- **Written request A**
In the blog post, which March for Life was EWTN repeating?

- **Extracted text**
======

# 3 - ENEMIES OF THE PERMANENT THINGS
JUSTICE IS TRUTH IN ACTION - HTTP://WWW.CINOPSBEGONEBLOGSPOT.COM - SUN. JAN. 31, 2021
Russell Kirk, "Enemies of Permanent Things" Arlington House, New Rochelle, N.Y. 1969, N.Y. 1967, 32
PREFACE:
I am listening to EWTN's repeat of yesterday's 48th March for Life in Washington, D.C. Elections have consequences. We did not have a saint running for office. Not enough pro-life voters turned up in each precinct for Pro-Life to win. And among Catholics, not Evangelical or Baptists, a large minority actually believed that President Biden was in some ways pro-life. Of all religions, the Catholic voter is the most misinformed and duped. The Catholic-in-name-only-politician has been an evil not only on the American Catholic Church but on our country itself. Pro-Life is a permanent Catholic belief.
"The principle of elaborate restraints upon political power, for instance, is conspicuous in the political theory and practice of Britain...
Yet the third article in this common patrimony is more enduring, perhaps, than even political usage. Great works of literature join us in an intellectual movement, Humane literature teaches us to be a man. Homer and Hesiod; Herodotus and Thucydides, Sophocles and Plato, Virgil and Horace; Livy and Tacitus: Cicero and Seneca; Epitetus, Marcus Aurelius; Dante, Petrarch, Erasmus. Shakespeare, Cervantes, Goethe and all the rest have formed the mind and character of Americans as well as Europeans. [ But not within the last 50 years for a huge majority of Americans.]... Whether this heritage is to survive the twentieth century must depend, in no small part, upon the re-invigoration of a popular normative consciousness.

======

- **Written request B**
Rewrite the entries from the line containing "pose: elev=291.7 azim=118.4" to the line containing "Dot at: (268, 215)" as a JSON list of strings. Use one string per line and omit blank lines.

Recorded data

======

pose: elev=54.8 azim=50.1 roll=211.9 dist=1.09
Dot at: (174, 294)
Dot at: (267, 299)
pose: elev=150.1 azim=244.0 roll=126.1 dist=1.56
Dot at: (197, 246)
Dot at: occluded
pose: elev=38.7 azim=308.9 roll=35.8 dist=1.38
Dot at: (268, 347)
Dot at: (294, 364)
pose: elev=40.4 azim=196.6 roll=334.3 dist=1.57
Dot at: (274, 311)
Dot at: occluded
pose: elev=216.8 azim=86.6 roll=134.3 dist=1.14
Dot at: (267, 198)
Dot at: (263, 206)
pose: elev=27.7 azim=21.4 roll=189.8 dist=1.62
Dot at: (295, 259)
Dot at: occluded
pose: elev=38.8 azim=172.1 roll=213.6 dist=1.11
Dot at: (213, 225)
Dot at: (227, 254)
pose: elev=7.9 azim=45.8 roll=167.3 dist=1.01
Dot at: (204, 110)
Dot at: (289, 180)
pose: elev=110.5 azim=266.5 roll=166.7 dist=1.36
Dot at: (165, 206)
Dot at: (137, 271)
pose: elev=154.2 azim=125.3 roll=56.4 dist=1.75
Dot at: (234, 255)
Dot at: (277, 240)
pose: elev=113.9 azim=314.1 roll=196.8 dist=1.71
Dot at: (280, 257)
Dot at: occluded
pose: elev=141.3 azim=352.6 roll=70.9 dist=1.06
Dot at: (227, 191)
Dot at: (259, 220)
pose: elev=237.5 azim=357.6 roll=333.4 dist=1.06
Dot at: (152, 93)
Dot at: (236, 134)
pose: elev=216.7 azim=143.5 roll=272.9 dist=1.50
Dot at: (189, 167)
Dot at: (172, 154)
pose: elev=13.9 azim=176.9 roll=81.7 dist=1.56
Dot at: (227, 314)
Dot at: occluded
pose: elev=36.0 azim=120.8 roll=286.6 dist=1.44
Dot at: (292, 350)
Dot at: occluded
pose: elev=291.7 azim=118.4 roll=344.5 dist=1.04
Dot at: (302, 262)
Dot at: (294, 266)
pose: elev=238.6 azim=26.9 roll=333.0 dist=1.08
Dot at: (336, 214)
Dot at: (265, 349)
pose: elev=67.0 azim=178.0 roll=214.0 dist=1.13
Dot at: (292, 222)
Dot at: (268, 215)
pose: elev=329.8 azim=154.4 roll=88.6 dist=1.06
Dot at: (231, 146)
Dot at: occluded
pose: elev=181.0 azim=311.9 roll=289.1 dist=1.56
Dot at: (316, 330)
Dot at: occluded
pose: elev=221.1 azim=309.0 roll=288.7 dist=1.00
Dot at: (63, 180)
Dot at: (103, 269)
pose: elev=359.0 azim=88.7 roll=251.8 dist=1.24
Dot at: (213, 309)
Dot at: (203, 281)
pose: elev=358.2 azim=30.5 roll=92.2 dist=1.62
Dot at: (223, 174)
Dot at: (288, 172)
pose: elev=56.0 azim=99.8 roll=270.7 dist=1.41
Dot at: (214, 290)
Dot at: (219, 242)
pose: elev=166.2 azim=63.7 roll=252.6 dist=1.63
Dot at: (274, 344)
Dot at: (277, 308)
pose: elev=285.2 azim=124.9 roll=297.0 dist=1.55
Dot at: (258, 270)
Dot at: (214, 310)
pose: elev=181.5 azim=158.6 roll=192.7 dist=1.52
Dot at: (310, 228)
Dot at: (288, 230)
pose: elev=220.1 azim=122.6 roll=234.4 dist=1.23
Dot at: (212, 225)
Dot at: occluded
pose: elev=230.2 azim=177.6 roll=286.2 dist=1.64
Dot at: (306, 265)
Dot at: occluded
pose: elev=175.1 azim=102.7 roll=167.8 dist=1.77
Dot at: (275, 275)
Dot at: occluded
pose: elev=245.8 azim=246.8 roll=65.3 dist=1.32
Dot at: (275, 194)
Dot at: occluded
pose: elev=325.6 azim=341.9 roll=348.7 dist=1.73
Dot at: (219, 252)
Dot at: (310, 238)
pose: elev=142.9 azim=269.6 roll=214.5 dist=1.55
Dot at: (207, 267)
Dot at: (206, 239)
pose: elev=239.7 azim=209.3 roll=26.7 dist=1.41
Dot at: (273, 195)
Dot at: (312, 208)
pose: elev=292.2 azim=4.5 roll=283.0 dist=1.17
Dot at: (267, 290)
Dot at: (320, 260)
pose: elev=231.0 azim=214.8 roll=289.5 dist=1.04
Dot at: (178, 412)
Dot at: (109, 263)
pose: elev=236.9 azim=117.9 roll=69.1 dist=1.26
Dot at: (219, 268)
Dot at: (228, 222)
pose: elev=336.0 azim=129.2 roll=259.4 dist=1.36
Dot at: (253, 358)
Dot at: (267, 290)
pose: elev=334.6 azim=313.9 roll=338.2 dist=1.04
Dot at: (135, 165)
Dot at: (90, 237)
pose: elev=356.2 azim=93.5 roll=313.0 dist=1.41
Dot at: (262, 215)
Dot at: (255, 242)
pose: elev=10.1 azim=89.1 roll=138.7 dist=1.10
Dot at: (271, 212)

======

- **Exercise output A**
The 48th March for Life in Washington, D.C.

- **Exercise output B**
[
  "pose: elev=291.7 azim=118.4 roll=344.5 dist=1.04",
  "Dot at: (302, 262)",
  "Dot at: (294, 266)",
  "pose: elev=238.6 azim=26.9 roll=333.0 dist=1.08",
  "Dot at: (336, 214)",
  "Dot at: (265, 349)",
  "pose: elev=67.0 azim=178.0 roll=214.0 dist=1.13",
  "Dot at: (292, 222)",
  "Dot at: (268, 215)"
]